The only one on that list (apart from the homeopathic GP) which appears to have maybe been a homeopath in the sense recognised in the UK is the first one (although the report isn't clear as it mentions another case involving pendulum swinging which sounds far more like kinesiology that homeopathy). I mean one of the UK cases on that list links to a dentist, not a homeopath, another a GP not a homeopath. It's a bit unfair to link t a GP and dentist and then blame homeopaths! And then other cases are a bit odd ('mother refusing antibiotics for ear infections' - the last people to refuse my child antibiotics for an ear infection was a paediatrician in hospital).

It would be very worrying indeed if homeopaths were causing so much death and destruction, but it appears that it's pushing it a bit to blame homeopaths for any of those deaths. Except maybe the first one, although that's hard to tell from the report (if it involved pendulum swinging it wasn't homeopathy).

CarpeVinum · 14/06/2013 21:30

although her cancer was already advanced

She had a chance, I think it might have been stage 3, like Sharon Osbourne had. Do not a huge chance, but she had no chance with homeopathy. And no effective pain avoidence stratagies either. She must have been in agony.

She was enamoured with alt med..and that palyed a major role in her death. but in her own words to her homeopath, she does appear to think the practisioner let her down

I haven't found any statement from an homeopathic association or entity condeming the clear strides over homeopaths own code of ethics seen in this case yet. Anybody else trawled something up ?

TimeofChange · 14/06/2013 21:38

Conventional medicine never fails though does it?

My BIL was given the all clear on his 6 monthly checkup (non-hogdkins lymphoma 6 years and 12 years earlier) but 2 weeks later he became poorly, with cancer in all his organs.

He died two weeks after that.

The pain relief failed too - the battery was flat in the morphine driver.

saintlyjimjams · 14/06/2013 21:38

Oh I agree that she had a chance. And her doctor said she had a chance. But I think laying all the blame on the homeopath when she was married to someone who was outspoken in his distrust of chemo is a bit simplistic.
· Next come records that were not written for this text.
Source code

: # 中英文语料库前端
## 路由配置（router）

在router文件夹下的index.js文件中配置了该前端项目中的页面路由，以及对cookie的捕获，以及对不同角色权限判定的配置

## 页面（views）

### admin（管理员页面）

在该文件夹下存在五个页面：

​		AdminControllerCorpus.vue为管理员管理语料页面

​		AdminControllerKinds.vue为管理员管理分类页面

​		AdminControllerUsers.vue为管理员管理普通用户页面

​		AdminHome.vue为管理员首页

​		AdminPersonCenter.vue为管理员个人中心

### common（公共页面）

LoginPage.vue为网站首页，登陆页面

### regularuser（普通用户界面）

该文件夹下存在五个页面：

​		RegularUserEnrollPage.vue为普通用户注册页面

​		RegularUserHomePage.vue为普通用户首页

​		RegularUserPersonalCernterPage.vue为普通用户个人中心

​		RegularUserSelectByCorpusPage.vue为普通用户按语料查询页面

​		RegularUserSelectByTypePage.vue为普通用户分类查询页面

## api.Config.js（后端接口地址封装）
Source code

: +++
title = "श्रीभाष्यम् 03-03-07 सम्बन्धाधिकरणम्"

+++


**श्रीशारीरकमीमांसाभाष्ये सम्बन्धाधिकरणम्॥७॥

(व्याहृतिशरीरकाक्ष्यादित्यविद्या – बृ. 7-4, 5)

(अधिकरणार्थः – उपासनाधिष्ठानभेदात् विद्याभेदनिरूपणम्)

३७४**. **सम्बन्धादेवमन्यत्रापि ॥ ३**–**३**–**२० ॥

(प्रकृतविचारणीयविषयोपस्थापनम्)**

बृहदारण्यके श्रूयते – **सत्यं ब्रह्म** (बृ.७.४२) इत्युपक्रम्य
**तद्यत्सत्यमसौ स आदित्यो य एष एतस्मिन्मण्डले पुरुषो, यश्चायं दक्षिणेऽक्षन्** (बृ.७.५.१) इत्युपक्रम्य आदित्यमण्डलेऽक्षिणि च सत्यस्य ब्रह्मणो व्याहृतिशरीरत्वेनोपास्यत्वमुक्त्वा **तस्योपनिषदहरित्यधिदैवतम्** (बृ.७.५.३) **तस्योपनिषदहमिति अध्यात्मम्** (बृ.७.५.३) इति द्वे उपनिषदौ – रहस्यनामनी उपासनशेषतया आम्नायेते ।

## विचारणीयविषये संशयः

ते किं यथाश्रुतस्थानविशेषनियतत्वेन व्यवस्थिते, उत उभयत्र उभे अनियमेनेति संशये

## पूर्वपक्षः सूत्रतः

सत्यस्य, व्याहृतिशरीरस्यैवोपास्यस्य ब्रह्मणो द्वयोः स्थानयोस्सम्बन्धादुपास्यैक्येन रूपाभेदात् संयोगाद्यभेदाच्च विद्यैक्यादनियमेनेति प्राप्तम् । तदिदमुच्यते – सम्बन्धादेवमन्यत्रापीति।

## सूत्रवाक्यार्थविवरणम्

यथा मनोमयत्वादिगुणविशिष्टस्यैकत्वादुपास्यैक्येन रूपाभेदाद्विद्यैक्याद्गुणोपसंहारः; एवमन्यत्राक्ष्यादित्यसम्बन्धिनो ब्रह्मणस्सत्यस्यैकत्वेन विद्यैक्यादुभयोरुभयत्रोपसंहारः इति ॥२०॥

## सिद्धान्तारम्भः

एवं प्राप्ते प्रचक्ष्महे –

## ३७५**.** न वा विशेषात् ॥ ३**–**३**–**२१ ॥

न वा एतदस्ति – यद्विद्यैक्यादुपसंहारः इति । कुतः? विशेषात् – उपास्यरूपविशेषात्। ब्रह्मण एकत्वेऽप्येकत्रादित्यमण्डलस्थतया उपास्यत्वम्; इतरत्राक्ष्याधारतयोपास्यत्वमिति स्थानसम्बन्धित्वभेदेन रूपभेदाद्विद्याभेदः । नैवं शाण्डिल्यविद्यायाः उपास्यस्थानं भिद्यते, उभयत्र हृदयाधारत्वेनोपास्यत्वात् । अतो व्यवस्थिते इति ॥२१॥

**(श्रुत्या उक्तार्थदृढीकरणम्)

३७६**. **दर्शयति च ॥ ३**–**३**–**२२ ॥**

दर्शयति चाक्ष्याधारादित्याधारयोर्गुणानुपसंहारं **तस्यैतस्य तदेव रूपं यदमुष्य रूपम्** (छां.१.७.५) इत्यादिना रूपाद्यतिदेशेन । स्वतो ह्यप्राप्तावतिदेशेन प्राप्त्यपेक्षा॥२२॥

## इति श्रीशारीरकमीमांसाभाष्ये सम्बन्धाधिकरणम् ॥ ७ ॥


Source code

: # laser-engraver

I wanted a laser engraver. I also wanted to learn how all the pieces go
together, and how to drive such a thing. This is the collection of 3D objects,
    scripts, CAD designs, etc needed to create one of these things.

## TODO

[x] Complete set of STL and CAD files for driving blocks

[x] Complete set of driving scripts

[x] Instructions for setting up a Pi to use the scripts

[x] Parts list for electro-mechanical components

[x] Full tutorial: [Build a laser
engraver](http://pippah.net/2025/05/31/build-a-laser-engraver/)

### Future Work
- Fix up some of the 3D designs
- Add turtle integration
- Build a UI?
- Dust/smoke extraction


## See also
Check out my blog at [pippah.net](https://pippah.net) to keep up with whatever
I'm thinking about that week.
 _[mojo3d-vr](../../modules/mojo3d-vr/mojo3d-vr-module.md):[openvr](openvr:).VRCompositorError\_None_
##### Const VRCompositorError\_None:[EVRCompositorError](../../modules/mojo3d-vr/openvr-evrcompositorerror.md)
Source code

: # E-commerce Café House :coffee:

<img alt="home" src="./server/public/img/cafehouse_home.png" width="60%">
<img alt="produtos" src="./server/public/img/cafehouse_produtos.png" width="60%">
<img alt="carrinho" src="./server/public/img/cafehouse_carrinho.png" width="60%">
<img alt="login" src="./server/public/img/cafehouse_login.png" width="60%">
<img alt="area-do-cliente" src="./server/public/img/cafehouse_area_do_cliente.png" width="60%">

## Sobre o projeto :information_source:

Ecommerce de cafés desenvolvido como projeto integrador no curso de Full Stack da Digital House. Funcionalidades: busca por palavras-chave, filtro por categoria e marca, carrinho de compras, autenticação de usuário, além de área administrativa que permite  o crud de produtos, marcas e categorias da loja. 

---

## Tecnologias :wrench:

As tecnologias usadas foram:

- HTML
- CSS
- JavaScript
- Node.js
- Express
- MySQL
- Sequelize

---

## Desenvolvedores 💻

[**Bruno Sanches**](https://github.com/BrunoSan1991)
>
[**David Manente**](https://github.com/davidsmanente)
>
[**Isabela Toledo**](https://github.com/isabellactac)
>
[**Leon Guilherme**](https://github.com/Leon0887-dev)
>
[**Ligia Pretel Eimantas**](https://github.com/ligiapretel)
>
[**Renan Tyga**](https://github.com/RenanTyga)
I think blaming the husband when she had her own alternative beliefs that she had lived by for years would also be a bit simplistic. This transcript is interesting (can't find the second episode although I haven't looked far - that may go more into the homeopath's role - from this first part though it's hard to see her as someone who wasn't already anti-chemo) www.abc.net.au/austory/content/2011/s3260786.htm

TBH the main alternative to chemo cancer treatment I see suggested (and used) is juicing. I think that does tell you specifically not to use chemo. That doesn't seem to come under much criticism though, although that may be because it isn't part of an established therapy practice iyswim

saintlyjimjams · 14/06/2013 21:38

whoops sorry www.abc.net.au/austory/content/2011/s3260786.htm

CarpeVinum · 14/06/2013 21:41

Paul Meton's wife for example appear to have made their own decision not to have chemo or conventional treatment

If "alternative medicine" didn't exist how many would have choosen no treatment over conventional treatment ?

These people do not make these choices in a vaccum. The homeopaths and all the other varieties kind of contribute to the choice, just by existing, and contribute significantly by the anti "allopathic" tone many of them use when discussing medical treatments for minor and serious ailments.

saintlyjimjams · 14/06/2013 21:48

I'm not sure she even used homeopathy. Of course people can make up their own minds. Some people do choose nothing as an alternative as well (no alternative stuff to fill the gap - they just go for pain relief).

Michael Gearin-Tosh seemed to make up his own therapy www.telegraph.co.uk/news/obituaries/1495451/Michael-Gearin-Tosh.html (and made quite a few people angry by surviving 11 years rather than 6 months).